The Social Dilemma – a Netflix original documentary that explores the dangerous impact of social media and how we are being manipulated by algorithms that we created ourselves.

I was first introduced to the documentary by a family friend, who had told me that it made them want to “lock away” all of her devices.

Consequently, I was intrigued to see why this documentary had such a powerful impact on her and her emotions that she had associated with technology.

I decided I had to watch it.
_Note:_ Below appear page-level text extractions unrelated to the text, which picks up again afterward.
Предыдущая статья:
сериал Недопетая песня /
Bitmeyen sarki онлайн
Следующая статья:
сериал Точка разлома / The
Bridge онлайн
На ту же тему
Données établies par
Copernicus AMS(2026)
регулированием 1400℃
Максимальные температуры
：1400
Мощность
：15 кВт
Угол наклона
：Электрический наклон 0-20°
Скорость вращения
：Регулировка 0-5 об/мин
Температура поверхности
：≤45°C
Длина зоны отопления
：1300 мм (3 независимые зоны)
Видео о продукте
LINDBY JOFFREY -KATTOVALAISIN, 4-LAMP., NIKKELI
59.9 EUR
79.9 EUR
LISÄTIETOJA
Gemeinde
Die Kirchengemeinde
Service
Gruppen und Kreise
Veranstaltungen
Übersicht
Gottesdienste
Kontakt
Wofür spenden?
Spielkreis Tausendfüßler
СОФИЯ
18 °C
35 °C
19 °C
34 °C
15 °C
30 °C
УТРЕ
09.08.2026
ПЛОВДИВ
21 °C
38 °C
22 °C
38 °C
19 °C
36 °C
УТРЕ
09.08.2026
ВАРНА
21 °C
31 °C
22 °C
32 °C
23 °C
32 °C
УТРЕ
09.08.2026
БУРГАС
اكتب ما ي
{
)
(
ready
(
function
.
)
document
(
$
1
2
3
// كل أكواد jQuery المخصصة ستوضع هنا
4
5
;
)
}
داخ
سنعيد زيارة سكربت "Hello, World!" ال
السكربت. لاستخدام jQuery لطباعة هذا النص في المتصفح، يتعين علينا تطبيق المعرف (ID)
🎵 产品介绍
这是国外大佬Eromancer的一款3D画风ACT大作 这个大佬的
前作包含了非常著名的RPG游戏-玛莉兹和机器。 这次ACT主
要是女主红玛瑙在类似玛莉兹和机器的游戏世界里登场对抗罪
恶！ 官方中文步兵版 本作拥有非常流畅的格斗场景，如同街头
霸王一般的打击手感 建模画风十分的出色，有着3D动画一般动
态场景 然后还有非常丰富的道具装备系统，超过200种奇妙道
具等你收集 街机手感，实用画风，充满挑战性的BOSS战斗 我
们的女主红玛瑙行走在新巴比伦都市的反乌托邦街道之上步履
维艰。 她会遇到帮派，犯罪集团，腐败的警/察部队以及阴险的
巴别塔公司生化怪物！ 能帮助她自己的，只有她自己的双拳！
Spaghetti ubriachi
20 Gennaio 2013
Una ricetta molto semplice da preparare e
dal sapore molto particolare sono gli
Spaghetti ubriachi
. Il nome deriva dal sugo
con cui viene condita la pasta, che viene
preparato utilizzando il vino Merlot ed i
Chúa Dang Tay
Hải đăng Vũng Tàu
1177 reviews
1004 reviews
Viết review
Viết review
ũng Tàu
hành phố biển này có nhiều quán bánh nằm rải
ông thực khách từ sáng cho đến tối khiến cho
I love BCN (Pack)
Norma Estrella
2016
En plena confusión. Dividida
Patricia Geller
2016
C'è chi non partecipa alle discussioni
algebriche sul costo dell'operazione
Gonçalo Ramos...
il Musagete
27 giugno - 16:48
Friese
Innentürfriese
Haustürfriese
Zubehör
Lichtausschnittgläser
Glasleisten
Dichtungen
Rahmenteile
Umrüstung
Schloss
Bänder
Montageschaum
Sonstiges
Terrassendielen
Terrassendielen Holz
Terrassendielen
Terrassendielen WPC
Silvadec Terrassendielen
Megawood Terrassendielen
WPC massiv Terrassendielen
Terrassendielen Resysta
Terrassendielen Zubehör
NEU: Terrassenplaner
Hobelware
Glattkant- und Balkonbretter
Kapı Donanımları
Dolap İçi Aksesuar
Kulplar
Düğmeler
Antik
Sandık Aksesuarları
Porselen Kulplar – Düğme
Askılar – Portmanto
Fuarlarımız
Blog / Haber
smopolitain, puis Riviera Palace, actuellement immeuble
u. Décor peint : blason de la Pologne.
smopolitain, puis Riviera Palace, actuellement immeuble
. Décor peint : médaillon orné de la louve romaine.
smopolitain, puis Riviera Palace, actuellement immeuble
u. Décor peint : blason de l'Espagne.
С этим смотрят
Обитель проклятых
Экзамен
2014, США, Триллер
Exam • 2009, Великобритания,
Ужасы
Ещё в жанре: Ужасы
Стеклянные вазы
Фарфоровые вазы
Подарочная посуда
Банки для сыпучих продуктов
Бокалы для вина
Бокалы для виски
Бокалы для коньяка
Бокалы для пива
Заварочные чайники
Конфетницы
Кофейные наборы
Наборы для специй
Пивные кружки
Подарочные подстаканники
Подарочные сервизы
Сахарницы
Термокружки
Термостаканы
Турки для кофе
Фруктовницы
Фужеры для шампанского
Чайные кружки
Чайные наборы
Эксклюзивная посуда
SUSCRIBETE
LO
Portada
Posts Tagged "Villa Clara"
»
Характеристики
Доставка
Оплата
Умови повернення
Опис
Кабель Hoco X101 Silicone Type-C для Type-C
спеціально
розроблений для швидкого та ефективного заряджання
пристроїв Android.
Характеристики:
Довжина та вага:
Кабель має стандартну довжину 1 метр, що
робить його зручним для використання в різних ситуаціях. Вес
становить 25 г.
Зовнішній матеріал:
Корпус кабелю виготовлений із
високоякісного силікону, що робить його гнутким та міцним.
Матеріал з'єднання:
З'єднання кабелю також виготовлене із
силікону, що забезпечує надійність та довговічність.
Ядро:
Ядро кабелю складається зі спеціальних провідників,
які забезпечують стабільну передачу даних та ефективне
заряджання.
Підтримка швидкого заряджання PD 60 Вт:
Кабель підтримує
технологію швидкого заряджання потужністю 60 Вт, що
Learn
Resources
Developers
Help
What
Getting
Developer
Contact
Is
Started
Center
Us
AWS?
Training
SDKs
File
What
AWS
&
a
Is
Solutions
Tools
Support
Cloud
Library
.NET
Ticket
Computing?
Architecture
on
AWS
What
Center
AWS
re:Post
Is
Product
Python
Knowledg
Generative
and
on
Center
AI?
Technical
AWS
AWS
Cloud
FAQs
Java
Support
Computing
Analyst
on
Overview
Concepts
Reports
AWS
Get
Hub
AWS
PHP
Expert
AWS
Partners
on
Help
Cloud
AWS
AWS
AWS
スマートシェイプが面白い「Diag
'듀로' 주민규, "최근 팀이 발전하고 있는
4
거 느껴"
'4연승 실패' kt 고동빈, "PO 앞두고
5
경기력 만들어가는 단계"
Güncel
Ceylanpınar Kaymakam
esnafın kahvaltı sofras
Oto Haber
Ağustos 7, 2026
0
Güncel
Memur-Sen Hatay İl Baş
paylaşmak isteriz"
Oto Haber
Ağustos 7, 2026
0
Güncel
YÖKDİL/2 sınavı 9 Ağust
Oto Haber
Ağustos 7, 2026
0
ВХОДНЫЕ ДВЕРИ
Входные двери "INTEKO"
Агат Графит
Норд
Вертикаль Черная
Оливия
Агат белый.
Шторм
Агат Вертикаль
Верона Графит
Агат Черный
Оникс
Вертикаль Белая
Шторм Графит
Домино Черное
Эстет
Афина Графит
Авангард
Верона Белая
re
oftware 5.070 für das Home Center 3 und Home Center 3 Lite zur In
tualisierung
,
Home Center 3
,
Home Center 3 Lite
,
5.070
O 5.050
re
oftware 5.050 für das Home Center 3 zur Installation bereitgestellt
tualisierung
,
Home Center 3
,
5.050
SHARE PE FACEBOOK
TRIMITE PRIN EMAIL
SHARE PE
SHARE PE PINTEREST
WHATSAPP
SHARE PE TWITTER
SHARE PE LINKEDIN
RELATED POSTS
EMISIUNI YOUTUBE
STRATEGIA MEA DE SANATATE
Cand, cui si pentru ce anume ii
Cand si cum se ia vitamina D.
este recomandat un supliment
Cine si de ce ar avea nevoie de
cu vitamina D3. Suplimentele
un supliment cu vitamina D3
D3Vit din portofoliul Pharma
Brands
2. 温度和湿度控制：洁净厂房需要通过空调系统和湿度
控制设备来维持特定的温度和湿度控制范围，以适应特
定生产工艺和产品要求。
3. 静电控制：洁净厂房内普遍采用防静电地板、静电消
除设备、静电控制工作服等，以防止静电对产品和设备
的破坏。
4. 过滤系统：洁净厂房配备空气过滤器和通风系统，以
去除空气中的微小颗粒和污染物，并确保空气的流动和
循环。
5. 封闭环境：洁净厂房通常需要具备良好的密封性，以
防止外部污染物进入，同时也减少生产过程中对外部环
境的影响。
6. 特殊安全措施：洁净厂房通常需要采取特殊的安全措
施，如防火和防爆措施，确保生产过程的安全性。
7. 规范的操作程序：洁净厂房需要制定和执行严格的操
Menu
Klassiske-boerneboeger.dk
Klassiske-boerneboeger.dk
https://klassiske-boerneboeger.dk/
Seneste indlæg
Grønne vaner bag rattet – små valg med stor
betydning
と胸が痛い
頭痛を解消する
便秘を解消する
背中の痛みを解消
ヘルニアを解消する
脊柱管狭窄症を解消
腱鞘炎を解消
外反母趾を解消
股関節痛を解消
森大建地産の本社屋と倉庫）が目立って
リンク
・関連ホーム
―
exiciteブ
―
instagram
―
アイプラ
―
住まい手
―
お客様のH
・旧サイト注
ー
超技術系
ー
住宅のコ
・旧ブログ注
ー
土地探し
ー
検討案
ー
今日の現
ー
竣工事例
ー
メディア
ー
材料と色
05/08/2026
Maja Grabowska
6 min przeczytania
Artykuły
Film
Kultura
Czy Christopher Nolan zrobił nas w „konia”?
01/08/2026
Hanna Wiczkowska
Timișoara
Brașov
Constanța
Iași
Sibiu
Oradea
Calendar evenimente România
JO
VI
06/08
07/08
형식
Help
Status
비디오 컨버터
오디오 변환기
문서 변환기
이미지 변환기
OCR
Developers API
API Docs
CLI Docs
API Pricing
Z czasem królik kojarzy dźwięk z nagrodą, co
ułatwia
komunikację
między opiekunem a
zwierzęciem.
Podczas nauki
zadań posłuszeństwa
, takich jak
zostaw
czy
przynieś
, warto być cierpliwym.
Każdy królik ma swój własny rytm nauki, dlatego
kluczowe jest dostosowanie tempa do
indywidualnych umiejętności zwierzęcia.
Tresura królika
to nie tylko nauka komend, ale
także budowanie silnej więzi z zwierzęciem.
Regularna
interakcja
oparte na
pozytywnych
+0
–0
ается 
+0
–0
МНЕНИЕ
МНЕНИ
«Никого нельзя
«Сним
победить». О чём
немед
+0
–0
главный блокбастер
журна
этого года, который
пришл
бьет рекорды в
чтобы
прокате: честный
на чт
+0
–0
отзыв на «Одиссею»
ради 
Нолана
The documentary portrays multiple tech experts - who formerly worked for companies such as Twitter, Facebook and Google - explaining what they witnessed while they worked there and the effects the algorithms, that they had created, have had on the world.

After watching this documentary, my eyes had been opened to topics that I am exposed to everyday, such as fake news.

We are all aware of fake news, however we tend to get lost in deciphering whether what we read is fake or not. According to the documentary, fake news travels six times faster on twitter than real news.

How can we tell the difference between the two? And why do we tend to believe fake news so easily?

This leads to the most terrifying part of this documentary, which is where they explain how the algorithms for our social media apps are using our data to control what we see and providing us with content that they know we will be unable to resist.

Algorithms also use information such as our search history and our location to determine our possible opinions on certain topics. They use this information to drag us down a rabbit hole of content that feeds our possible opinion, which holds the power to influence and change our original opinions.

This indicates to why, as a society, we’ve become so impressionable and easily influenced. Algorithms may have been created by us, but now it seems they’ve developed a mind of their own and we’ve lost control.

As a result of watching this documentary, I decided that I would try to go an entire week without social media, mirroring the challenge that is set in the documentary for a teen boy.

Sadly, I was unable to fully commit and not use my phone at all since I need my phone to communicate with my parents in case of emergencies, emphasising how much we rely on our phones in general. even without social media.

This is partly due to the world we live in, which we’ve unfortunately learnt over the decades is not a safe place.

Despite this, I still committed to the challenge by deleting all of my social media apps off of my phone for an entire week. Every day I wrote notes about how having no social media affected my day, and when I read those notes back I felt accomplished due to the fact that I had replaced time that I would normally spend on social media with starting to read Jane Eyre and focusing on my school work.

Ultimately, I believe this week benefitted me greatly since I was more efficient and I had eliminated most of my distractions - I was no longer tempted to check my phone for constant updates like I had been trained to do by the algorithms.

On the other hand, as a teenage girl, being connected with my friends and being updated on what people post on social media is a huge aspect of my life and I felt very disconnected for a while.

Even though I was able to text my friends or speak to them at school, I still believed that I was missing out on what people were posting about their lives. I couldn’t use these posts to create conversation, and that worried me slightly.

I also noticed how much I rely on social media to boost my mood. I became quite ill at the beginning of the week and I was unable to watch TikToks that made me laugh or watch Instagram stories to inform me of what my friends were up to - a very alien feeling to me.

I began to think that although the intention of the algorithms may have been corrupted, the effect on me can be highly positive sometimes.

Throughout the week I learned to enjoy not being on my phone and since I re-downloaded all my social media apps I haven’t been using them as obsessively as I was before.

I would recommend that everyone tries to fulfil a social media detox and recognise that we don’t need to rely on social media as much as we’ve been programmed to believe we do.